Parce que quand une adolescente contracte une grossesse, elle est elle-même déboussolée. [Souvent], elle n’est pas consciente jusqu’à ce qu’elle voie que son ventre commence à pousser.
C’est une enfant qu’il faudra toujours accompagner et c’est ça le message que nous passons partout pour nous assurer qu’elles ne soient pas victimes de stigmatisation lorsqu’elles contractent des grossesse.
DW : Et si, à cause des moqueries, la jeune fille décide quand même de ne plus retourner à l’école, comment est-ce que vous l’accompagnez?
Il faut savoir que beaucoup de ces adolescentes-mères subissent aussi des violences sexuelles qui parfois sont la source profonde de leurs grossesses. Donc on va les reconstruire pendant trois mois.
On appelle ce projet « Je parraine une fille ». Le bonheur du parrainage, c’est qu’on n’impose rien à la jeune fille. On l’accompagne sur trois mois et on lui demande son choix de vie. Si elle a envie de devenir une auxiliaire pharmacie, on va l’accompagner. Si elle a envie de retourner à l’école, elle choisit elle-même son école et nous, on fait l’accompagnement.
Attention, il faut savoir que même quand on les insère à l’école, notre accompagnement continue.
On continue à les rencontrer une fois par semaine pour voir leur évolution, pour réajuster les insertions si nécessaire et toujours inclure les parents dans tout le processus.
Donc chaque adolescente que l’on accompagne a son parent dans notre groupe de parents accompagnés, où on s’assure que le parent comprend la profondeur du travail qui est fait et le besoin pour lui de continuer le travail à la maison.

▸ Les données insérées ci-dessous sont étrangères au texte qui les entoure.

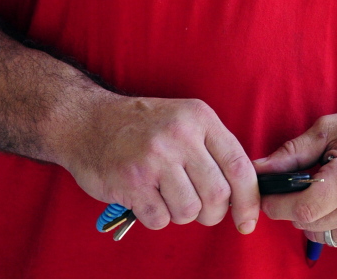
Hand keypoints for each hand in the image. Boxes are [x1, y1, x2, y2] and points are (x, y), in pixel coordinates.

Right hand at [56, 91, 259, 234]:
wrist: (87, 120)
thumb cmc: (141, 126)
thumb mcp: (183, 120)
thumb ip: (212, 149)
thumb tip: (244, 194)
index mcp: (199, 117)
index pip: (239, 165)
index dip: (249, 200)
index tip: (246, 220)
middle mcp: (180, 134)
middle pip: (218, 195)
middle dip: (211, 212)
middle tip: (196, 207)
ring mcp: (155, 157)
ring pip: (190, 211)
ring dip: (179, 213)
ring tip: (164, 195)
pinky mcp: (132, 181)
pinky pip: (160, 219)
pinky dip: (155, 217)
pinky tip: (144, 196)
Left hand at [255, 107, 336, 251]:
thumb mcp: (332, 128)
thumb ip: (293, 152)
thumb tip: (260, 168)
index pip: (301, 209)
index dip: (278, 204)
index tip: (268, 194)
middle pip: (309, 224)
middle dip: (294, 207)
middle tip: (299, 184)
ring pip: (324, 235)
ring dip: (316, 216)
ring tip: (328, 188)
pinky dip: (335, 224)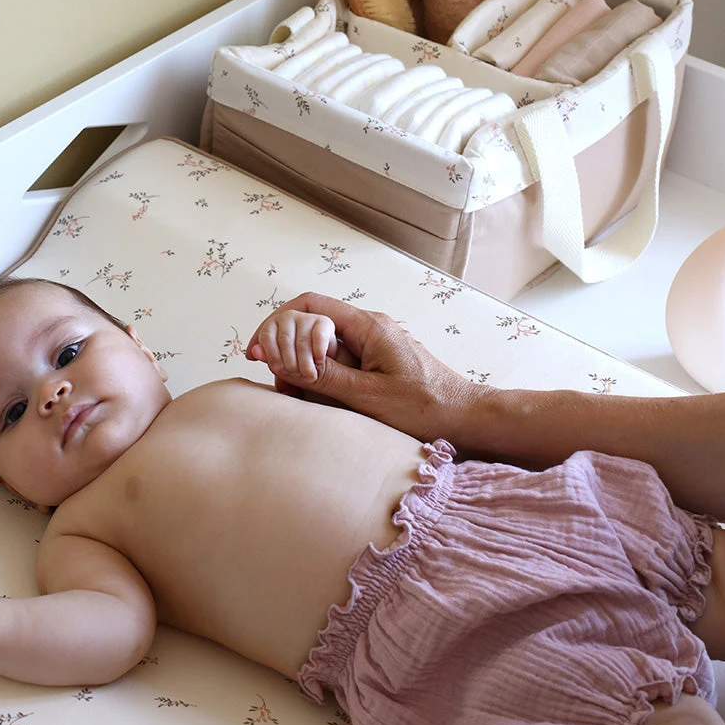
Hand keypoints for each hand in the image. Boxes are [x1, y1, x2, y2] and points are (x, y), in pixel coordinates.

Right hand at [247, 292, 493, 442]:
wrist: (467, 419)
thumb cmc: (427, 406)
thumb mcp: (369, 396)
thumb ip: (324, 377)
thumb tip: (281, 362)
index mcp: (367, 326)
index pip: (309, 305)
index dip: (276, 323)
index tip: (257, 352)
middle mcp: (367, 329)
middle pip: (309, 324)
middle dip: (285, 350)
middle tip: (278, 382)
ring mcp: (370, 346)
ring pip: (319, 347)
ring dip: (300, 369)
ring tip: (295, 397)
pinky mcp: (373, 364)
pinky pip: (335, 363)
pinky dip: (318, 379)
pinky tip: (313, 401)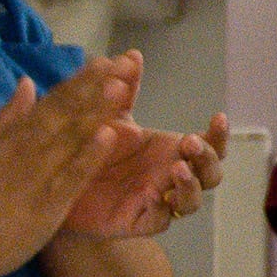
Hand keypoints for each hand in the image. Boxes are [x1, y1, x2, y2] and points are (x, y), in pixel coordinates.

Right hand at [0, 58, 133, 276]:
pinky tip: (109, 135)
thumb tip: (27, 82)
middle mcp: (26, 147)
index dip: (79, 81)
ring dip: (96, 112)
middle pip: (65, 112)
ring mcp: (38, 173)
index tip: (102, 62)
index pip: (52, 101)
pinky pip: (72, 174)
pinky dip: (90, 154)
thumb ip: (8, 116)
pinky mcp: (48, 202)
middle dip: (93, 88)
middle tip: (119, 65)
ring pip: (72, 137)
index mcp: (14, 134)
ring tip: (120, 88)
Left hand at [65, 103, 234, 239]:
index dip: (219, 135)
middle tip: (189, 143)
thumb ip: (122, 88)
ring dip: (192, 185)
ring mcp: (159, 201)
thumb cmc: (90, 147)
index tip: (218, 117)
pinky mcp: (140, 222)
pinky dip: (166, 208)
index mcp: (171, 150)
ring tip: (177, 168)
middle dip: (207, 158)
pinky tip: (160, 195)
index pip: (210, 145)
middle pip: (211, 173)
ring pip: (193, 201)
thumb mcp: (106, 114)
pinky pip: (162, 221)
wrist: (57, 184)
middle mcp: (171, 177)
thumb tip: (132, 54)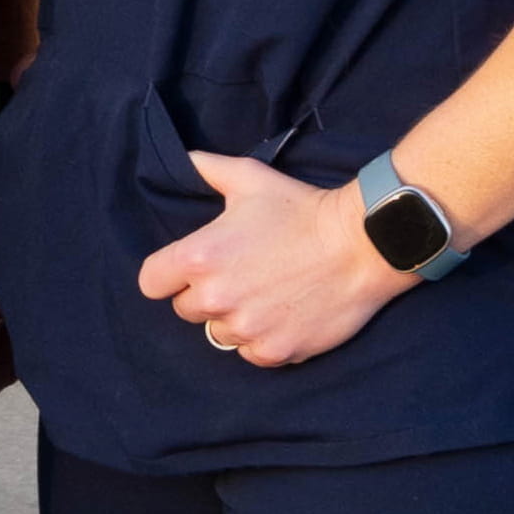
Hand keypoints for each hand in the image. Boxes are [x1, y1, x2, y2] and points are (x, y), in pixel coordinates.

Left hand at [140, 153, 407, 367]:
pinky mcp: (274, 352)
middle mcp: (215, 298)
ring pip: (219, 333)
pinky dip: (263, 339)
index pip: (151, 283)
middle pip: (186, 310)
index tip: (188, 269)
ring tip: (265, 293)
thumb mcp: (250, 178)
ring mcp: (245, 328)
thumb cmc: (302, 208)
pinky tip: (284, 313)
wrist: (361, 244)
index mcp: (198, 257)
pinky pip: (251, 353)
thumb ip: (207, 169)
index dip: (168, 275)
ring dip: (235, 318)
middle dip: (205, 294)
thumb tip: (184, 159)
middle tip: (240, 274)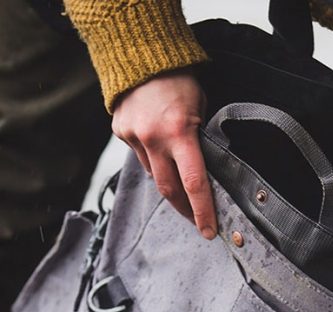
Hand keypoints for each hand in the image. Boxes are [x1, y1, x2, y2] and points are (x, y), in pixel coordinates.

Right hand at [112, 69, 216, 239]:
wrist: (143, 56)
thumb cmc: (181, 82)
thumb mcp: (201, 111)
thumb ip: (199, 143)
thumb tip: (202, 174)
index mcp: (181, 132)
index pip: (194, 184)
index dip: (203, 212)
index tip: (209, 231)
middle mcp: (154, 138)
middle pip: (169, 190)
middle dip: (184, 209)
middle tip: (197, 220)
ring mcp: (134, 137)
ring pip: (154, 176)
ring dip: (168, 181)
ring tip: (178, 173)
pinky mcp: (120, 133)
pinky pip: (141, 159)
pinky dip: (153, 161)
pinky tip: (159, 149)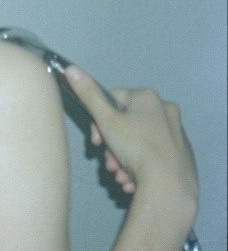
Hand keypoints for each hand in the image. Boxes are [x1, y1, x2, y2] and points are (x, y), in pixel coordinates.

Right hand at [64, 65, 197, 207]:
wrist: (168, 181)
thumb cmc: (135, 146)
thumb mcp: (106, 121)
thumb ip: (88, 95)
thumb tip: (70, 68)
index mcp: (147, 97)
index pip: (112, 99)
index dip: (98, 121)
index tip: (96, 141)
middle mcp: (164, 108)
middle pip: (124, 124)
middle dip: (111, 146)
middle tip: (108, 162)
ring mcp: (174, 130)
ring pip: (135, 142)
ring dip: (122, 159)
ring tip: (120, 175)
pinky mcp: (179, 151)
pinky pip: (150, 155)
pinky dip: (138, 166)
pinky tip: (133, 179)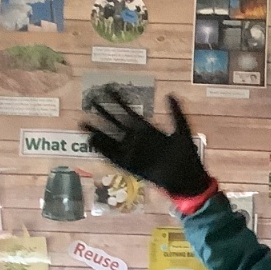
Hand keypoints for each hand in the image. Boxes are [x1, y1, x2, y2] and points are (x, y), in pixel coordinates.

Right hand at [81, 90, 209, 197]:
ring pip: (111, 139)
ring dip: (98, 131)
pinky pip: (113, 157)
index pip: (129, 112)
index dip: (118, 101)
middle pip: (116, 123)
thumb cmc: (188, 157)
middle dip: (103, 112)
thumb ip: (176, 113)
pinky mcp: (131, 166)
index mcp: (149, 130)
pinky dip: (102, 149)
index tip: (107, 88)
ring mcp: (133, 153)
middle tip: (89, 99)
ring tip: (82, 121)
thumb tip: (170, 94)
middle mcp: (138, 140)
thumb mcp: (182, 131)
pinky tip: (91, 141)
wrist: (188, 181)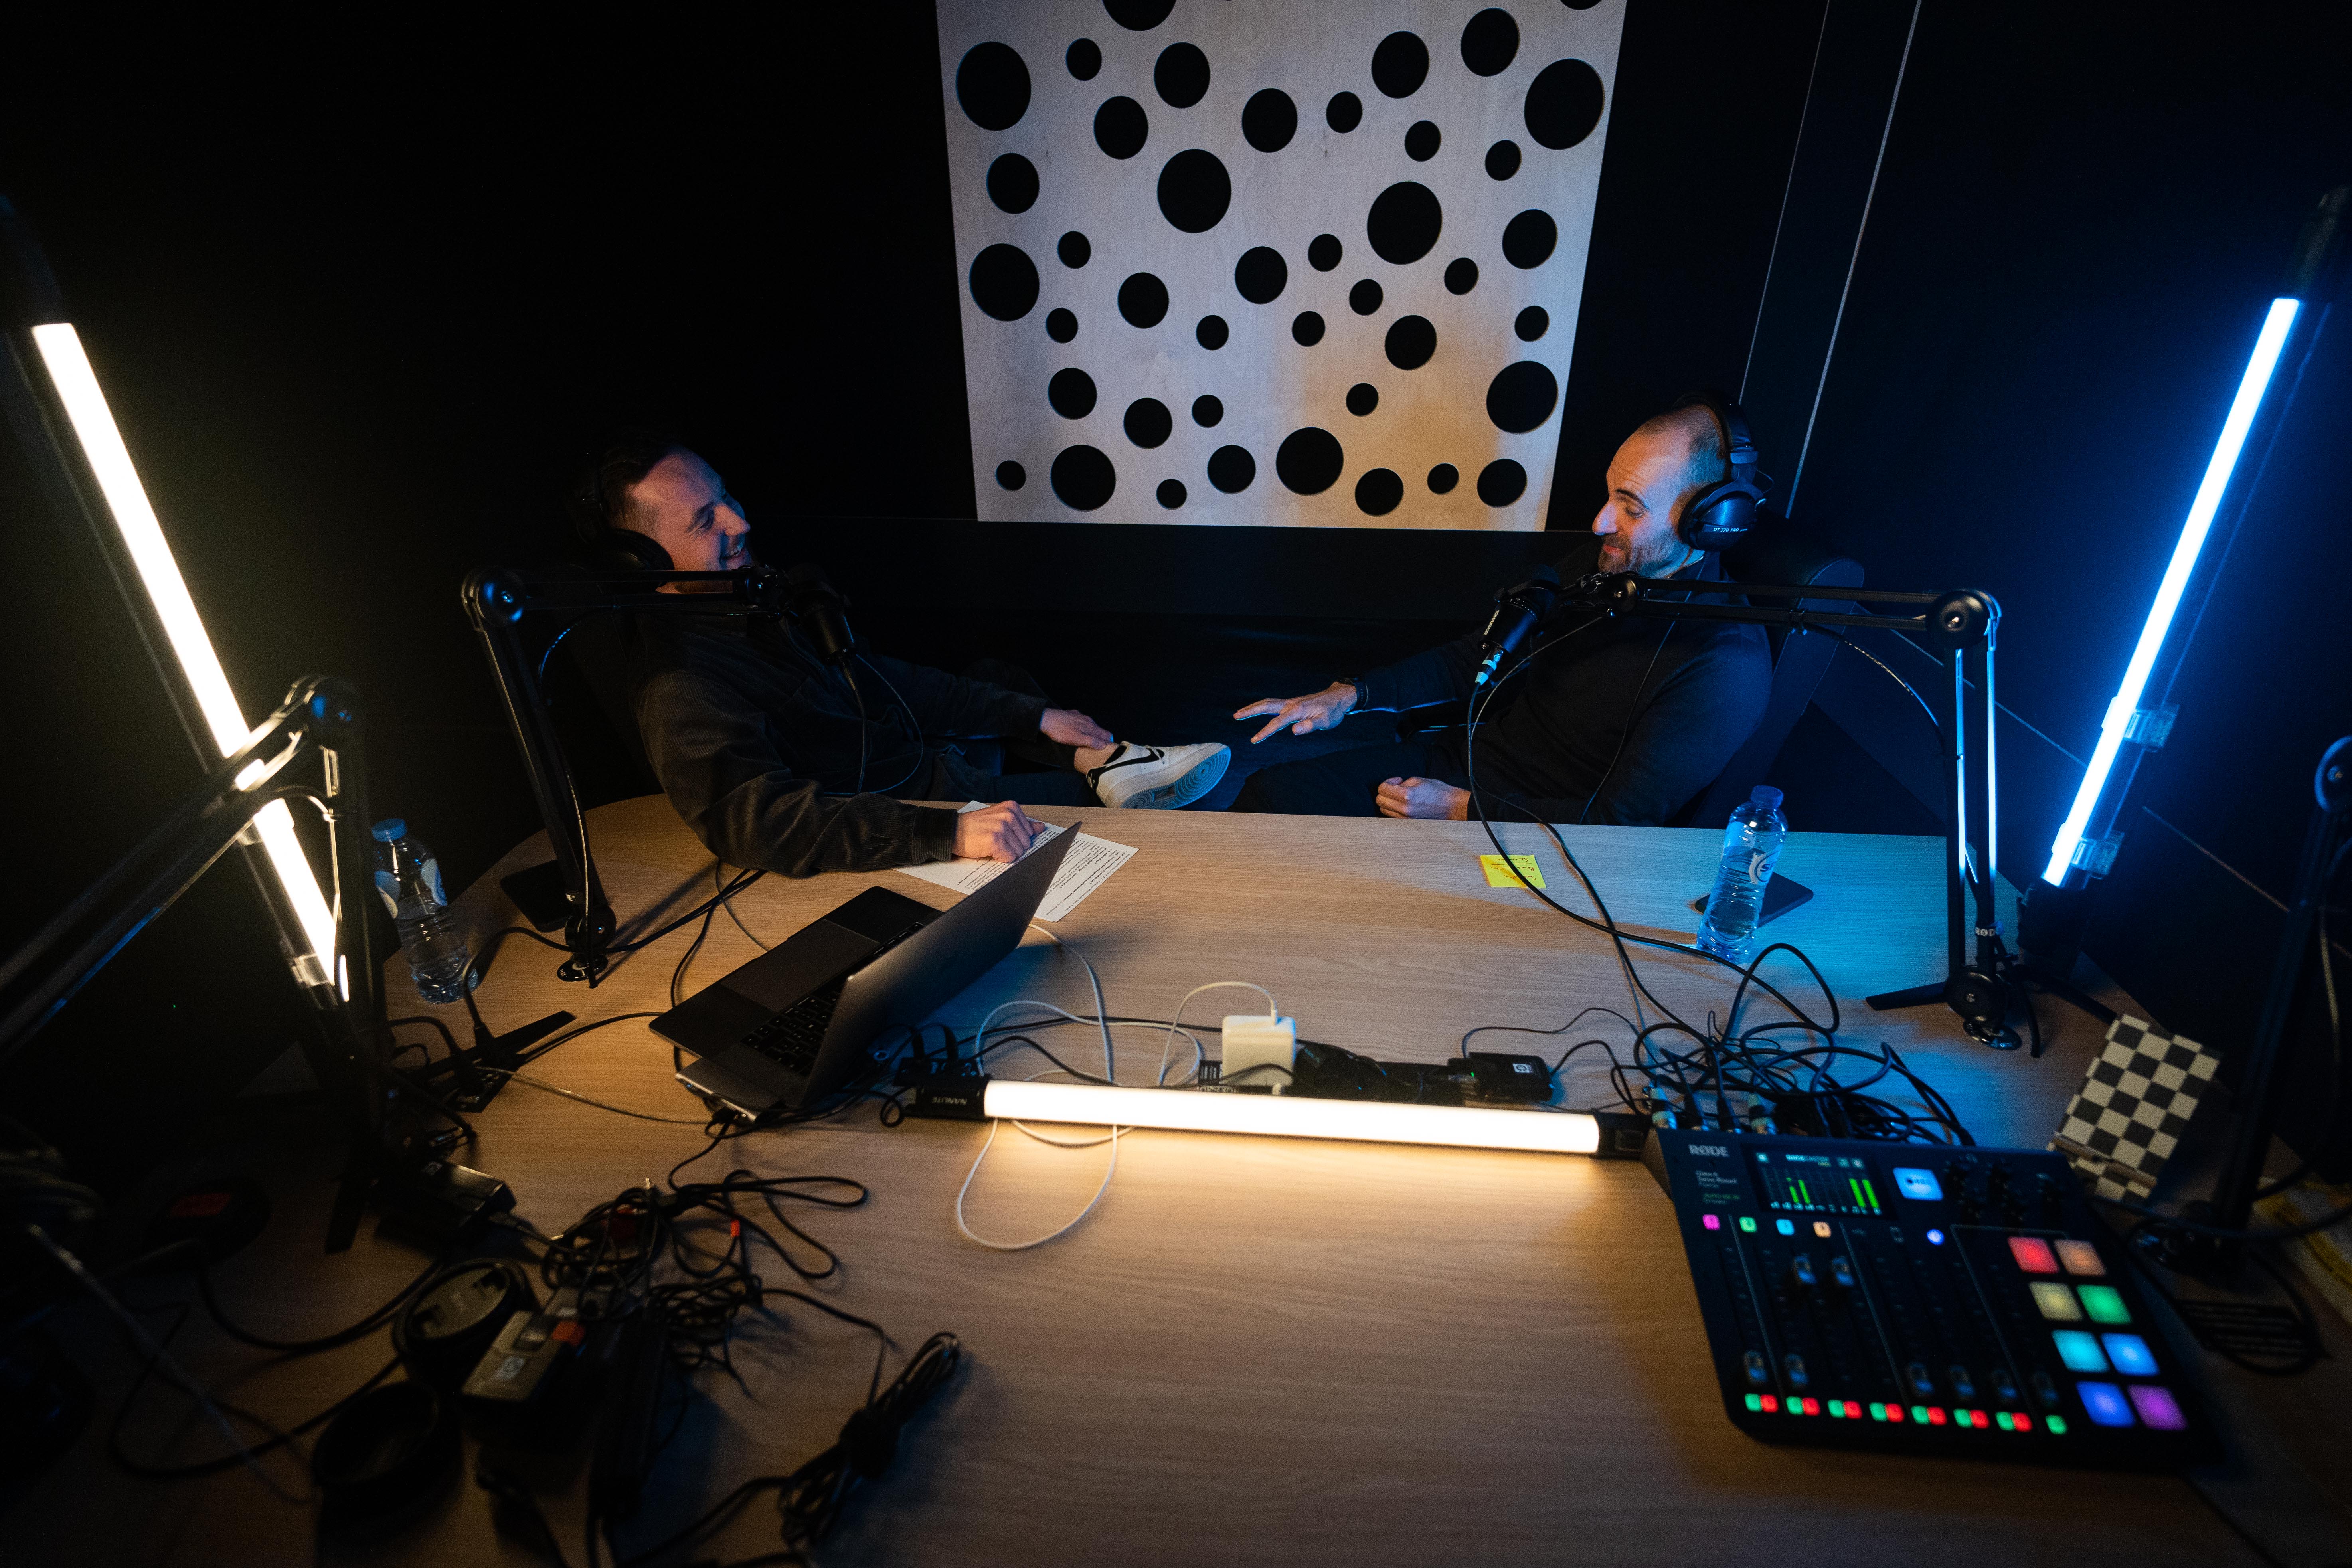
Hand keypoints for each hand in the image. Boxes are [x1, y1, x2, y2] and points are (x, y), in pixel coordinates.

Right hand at [954, 801, 1044, 860]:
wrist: (952, 831)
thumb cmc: (974, 827)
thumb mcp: (1000, 819)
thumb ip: (1022, 823)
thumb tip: (1041, 827)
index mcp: (1012, 807)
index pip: (1030, 833)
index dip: (1016, 839)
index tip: (1002, 835)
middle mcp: (1008, 815)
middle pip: (1026, 844)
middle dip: (1012, 847)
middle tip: (995, 840)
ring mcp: (1002, 827)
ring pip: (1019, 852)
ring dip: (1005, 853)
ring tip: (991, 844)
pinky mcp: (995, 840)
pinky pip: (1010, 858)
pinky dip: (1000, 858)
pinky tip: (989, 850)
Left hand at [1040, 707, 1113, 748]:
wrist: (1045, 719)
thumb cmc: (1059, 730)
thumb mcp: (1076, 739)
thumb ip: (1091, 742)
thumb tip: (1104, 745)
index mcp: (1090, 726)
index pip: (1107, 734)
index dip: (1108, 743)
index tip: (1105, 750)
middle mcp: (1087, 720)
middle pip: (1099, 731)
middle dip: (1100, 739)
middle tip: (1095, 749)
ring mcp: (1080, 717)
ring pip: (1090, 726)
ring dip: (1091, 734)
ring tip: (1086, 743)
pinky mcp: (1072, 715)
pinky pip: (1082, 723)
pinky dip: (1082, 729)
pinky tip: (1075, 733)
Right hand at [1232, 683, 1358, 744]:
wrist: (1338, 697)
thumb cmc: (1333, 711)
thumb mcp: (1325, 722)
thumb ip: (1310, 726)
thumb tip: (1293, 731)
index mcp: (1298, 710)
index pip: (1277, 723)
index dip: (1265, 732)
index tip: (1254, 740)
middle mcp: (1292, 704)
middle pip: (1266, 705)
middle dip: (1250, 711)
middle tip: (1235, 716)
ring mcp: (1291, 702)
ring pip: (1268, 703)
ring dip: (1253, 707)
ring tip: (1239, 713)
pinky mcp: (1293, 703)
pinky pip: (1274, 704)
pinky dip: (1263, 706)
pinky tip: (1258, 710)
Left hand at [1375, 777, 1469, 820]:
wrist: (1451, 807)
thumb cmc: (1438, 792)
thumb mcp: (1419, 781)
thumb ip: (1402, 784)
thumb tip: (1394, 787)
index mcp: (1406, 796)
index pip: (1382, 789)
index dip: (1387, 782)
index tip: (1396, 780)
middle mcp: (1403, 809)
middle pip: (1380, 801)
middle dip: (1385, 792)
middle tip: (1396, 787)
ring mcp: (1405, 819)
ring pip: (1384, 810)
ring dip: (1388, 801)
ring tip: (1400, 796)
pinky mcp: (1408, 824)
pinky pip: (1392, 815)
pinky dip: (1393, 808)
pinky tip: (1403, 803)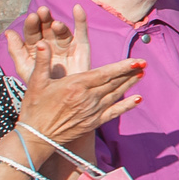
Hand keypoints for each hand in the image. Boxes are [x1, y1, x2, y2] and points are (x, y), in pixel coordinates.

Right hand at [11, 7, 143, 148]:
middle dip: (130, 72)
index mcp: (75, 85)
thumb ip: (42, 61)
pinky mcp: (93, 123)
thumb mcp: (35, 82)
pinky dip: (126, 106)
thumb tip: (42, 42)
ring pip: (116, 95)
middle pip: (114, 83)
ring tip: (141, 75)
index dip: (122, 67)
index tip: (136, 61)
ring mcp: (92, 111)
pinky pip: (113, 113)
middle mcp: (88, 98)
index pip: (104, 74)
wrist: (35, 137)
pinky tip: (138, 100)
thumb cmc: (34, 108)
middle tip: (144, 63)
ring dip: (130, 85)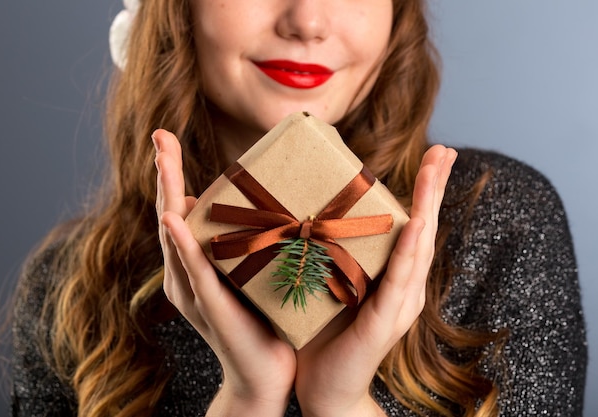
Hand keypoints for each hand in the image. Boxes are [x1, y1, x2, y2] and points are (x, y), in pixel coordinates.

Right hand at [152, 129, 295, 416]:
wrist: (266, 372)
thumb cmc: (263, 319)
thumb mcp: (251, 270)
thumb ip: (244, 241)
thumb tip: (257, 204)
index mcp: (196, 261)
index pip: (178, 209)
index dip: (170, 173)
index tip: (165, 137)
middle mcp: (185, 272)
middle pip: (169, 214)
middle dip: (164, 173)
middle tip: (160, 136)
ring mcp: (194, 289)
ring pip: (175, 236)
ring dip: (168, 196)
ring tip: (163, 160)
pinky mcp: (210, 306)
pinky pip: (194, 271)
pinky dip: (181, 244)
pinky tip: (173, 220)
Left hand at [294, 145, 456, 416]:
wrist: (324, 388)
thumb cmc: (324, 335)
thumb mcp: (331, 283)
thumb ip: (335, 254)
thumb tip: (313, 213)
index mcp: (392, 278)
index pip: (413, 227)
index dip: (425, 192)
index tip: (435, 157)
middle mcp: (404, 289)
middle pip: (425, 230)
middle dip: (434, 188)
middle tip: (446, 150)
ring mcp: (398, 306)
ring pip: (419, 249)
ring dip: (427, 208)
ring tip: (437, 170)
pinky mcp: (383, 324)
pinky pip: (399, 283)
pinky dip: (408, 253)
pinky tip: (415, 226)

Donc voilà un peu comment on travaille pour nous assurer que lorsqu’elles repartent à l’école, elles y restent non pas avec la peur, mais pour faire briller leurs rêves, parce qu’elles font partie entièrement de cette Afrique-là.
Les erreurs de parcours ne devraient pas freiner une femme. Si ça ne freine pas les hommes, ça ne devrait pas freiner une femme, encore moins une adolescente pour la réalisation de ses rêves à elle.